In both cases, FERC said the utilities did not prove that their waivers wouldn’t have “undesirable consequences, including harm to third parties.” It said while granting the waivers would increase Cleco’s and SMMPA’s seasonal accreditation values, it would also decrease the fleet-wide unforced capacity to intermediate seasonal capacity ratio. That would reduce other resources’ final seasonal capacity accreditation values, the commission said.

MISO took no position on the filings.

Commissioner Mark Christie penned a separate concurrence to express “surprise and disappointment in MISO’s failure to take a position on these waiver requests and to submit comments in these proceedings.” He emphasized that the grid operator characterized its capacity accreditation changes as too urgent to be delayed until the 2024-25 planning year.

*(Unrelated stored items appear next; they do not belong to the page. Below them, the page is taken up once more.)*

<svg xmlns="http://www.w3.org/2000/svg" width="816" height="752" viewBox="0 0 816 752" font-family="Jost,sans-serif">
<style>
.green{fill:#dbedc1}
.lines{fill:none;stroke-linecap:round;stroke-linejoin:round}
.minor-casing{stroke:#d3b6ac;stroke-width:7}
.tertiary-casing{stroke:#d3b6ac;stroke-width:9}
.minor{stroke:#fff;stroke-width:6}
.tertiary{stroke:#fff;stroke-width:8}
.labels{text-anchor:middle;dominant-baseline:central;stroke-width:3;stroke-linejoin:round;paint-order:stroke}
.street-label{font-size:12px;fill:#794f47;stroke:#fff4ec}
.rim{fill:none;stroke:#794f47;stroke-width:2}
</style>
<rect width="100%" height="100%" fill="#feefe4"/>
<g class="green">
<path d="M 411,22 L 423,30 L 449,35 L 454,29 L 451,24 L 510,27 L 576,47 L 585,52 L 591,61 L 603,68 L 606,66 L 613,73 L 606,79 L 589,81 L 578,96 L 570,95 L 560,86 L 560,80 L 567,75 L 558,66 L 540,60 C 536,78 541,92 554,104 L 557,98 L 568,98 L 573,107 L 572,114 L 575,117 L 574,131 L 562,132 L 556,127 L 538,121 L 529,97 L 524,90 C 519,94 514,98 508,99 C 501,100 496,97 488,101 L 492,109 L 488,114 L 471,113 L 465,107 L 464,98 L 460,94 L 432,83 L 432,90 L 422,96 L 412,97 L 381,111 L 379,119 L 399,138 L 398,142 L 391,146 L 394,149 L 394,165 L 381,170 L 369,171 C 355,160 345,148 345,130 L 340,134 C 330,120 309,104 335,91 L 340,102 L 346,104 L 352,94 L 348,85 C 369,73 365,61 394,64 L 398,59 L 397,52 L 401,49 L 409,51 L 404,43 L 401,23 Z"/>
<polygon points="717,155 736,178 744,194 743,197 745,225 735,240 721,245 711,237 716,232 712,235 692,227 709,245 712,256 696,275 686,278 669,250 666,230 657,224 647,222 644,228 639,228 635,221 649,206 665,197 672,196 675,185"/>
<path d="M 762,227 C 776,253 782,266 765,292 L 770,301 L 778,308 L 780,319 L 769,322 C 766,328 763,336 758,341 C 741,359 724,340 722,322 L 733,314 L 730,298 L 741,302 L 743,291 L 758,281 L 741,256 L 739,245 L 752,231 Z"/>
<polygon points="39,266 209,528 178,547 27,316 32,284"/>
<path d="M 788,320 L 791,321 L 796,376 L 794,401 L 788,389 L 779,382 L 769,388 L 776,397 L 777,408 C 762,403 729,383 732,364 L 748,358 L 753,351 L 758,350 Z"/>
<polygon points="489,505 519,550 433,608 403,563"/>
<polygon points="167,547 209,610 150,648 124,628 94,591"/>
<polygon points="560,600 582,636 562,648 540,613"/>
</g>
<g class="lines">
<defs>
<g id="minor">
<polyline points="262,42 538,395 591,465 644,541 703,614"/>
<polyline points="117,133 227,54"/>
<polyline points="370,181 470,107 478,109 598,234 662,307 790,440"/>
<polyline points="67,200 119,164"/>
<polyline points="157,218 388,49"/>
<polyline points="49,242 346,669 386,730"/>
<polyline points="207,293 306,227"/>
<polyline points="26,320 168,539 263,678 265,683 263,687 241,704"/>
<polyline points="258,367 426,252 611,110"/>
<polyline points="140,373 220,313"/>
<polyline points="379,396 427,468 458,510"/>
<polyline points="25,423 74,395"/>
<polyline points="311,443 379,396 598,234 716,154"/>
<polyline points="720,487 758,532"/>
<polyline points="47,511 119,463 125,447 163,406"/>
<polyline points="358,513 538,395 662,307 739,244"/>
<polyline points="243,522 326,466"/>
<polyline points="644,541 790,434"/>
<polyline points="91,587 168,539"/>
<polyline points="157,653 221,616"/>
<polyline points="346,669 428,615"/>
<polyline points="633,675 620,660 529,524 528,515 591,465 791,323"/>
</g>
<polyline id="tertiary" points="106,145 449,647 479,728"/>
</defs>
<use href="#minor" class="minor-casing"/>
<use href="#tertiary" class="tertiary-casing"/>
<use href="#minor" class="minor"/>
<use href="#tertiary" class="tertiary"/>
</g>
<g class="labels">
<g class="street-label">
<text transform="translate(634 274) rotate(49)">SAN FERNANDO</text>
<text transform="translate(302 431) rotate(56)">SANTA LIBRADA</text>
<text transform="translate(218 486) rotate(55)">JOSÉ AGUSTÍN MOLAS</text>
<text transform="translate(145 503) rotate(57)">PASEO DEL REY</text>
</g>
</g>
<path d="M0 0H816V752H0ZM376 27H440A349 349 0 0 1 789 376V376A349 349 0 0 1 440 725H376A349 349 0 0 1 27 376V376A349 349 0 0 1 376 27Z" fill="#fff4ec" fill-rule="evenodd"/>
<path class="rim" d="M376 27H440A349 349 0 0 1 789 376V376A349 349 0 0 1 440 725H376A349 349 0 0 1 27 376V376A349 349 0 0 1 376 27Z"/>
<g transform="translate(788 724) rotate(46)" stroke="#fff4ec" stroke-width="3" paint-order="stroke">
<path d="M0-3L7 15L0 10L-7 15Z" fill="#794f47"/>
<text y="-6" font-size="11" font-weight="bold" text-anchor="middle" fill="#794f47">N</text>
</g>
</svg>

“Yet now, when SMMPA and Cleco seek waiver of MISO’s new accreditation calculations — and, by extension, collaterally challenge the fairness of the implementation timeline expressed in MISO’s proposal — MISO remains strangely silent,” Christie wrote. “I would have expected MISO to defend its new [accreditation] or to explain why the waiver requests do not undermine the delicate balance it sought to achieve.”

The commission did not address other arguments from the utilities.

SMMPA pointed out that Sherco Unit 3 has a 26-hour startup time, and it now faces “significantly lower” accreditation values than it’s had for the “vast majority of its 30-year history.” It said the reduced accreditation values “do not reflect Sherco’s expected availability during times of need,” and that the unit “has the same capacity, availability, reliability and characteristics as it had in the past.”

Cleco said it lengthened startup times at the Big Cajun II plant in recent years to avoid violating MISO’s limits on uninstructed deviations from its dispatch orders. (See MISO Plans for New Uninstructed Deviation Rules.)

The utility said it wanted to maintain its eligibility for make-whole payments. It offered that its other units “with similar characteristics and design as the Big Cajun units” could change ramp rates, adjust offers in MISO’s real-time market or change startup times and make offers in the day-ahead market with an economic commitment status that would still require a startup period.

Cleco argued that without the waiver, it faced a “uniquely burdensome, … dramatic decrease in the Big Cajun units’ capacity accreditation value.” It said MISO’s accreditation will reduce Big Cajun II Unit 1’s average availability by 390 MW and cut Unit 3’s average availability by 202 MW for the 2023-24 planning year.

Entergy has a similar waiver request pending before FERC. The utility has warned that without waivers for three units in Mississippi and Arkansas, it risks a capacity shortfall this year in Mississippi. Entergy has pre-emptively adjusted the units’ startup times to less than 24 hours. (See Entergy Seeks Exemptions from MISO Accreditation Rules.)